A Crisis of Confidence?
1. Just 34 percent believe the country is headed in the right direction, down 7 points in the last month and at the lowest point of Bush's presidency (and all of the DCorps' polling since 1999).
2. In terms of Bush's direction for the country, only 41 percent now say they want to continue in his direction, compared to 55 percent who say they want to go in a significantly different direction--again, the lowest point on this indicator of his presidency.
3. In terms of particular issue areas, voters feel the country is going in the wrong direction, rather than right direction, on the federal budget deficit by 57 points, on health care by 39 points, on the economy by 17 points, on education by 14 points and on middle class living standards by 14 points.
4. In terms of Bush's Social Security proposal, voters are adamantly opposed.
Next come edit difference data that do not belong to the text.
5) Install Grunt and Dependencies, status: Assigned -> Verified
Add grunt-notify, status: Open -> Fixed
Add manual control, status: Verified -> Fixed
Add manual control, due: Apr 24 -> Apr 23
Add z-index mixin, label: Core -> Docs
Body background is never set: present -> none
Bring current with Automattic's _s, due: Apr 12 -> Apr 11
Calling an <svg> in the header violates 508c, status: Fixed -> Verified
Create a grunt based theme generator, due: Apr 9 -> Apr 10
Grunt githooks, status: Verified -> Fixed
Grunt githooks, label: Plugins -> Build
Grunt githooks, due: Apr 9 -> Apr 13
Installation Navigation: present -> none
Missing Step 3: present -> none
As the DCorps report notes:
....[S]upport for the president’s Social Security initiative has collapsed. The more voters hear during the president’s 60-day campaign to educate the country, the less they like it. Today, just 34 percent support the idea of Bush’s Social Security reform – down to its lowest point. Opposition is up 8 points in a month, now at 58 percent.....[A]fter a brief period of assessing...private account[s], the country is determined to put a knife in this idea. In the last month, opposition [to private accounts specifically] has jumped to 60 percent, up 9 points, and half the country is strongly opposed. This idea is as dead with the public as anything the administration has offered.
5. In terms of which party would do a better job, Democrats now hold a 22 point advantage on retirement and Social Security, a 19 point advantage on middle class living standards and a 9 point advantage on the economy.
6. On party associations, Democrats hold a 31 point advantage on being for people, rather than special interests, a 22 point advantage on being for the middle class, a 21 point advantage on cares about people, a 19 point advantage on putting the public interest first, a 12 point advantage on protecting personal liberties, a 12 point advantage on being on your side, a 9 point advantage on being in touch and a 6 point advantage on reform and change.
7. Finally, in terms of the generic Congressional ballot, Democrats lead the GOP by 5 points (47-42), including an 18 point advantage among independents (43-25) and a 26 point advantage among moderates (57-31).
Great stuff! The problem, of course, is to translate this obvious disenchantment with the GOP and these emerging Democratic advantages into real political gains for the party in 2006 and beyond. I'll turn my attention to this question shortly.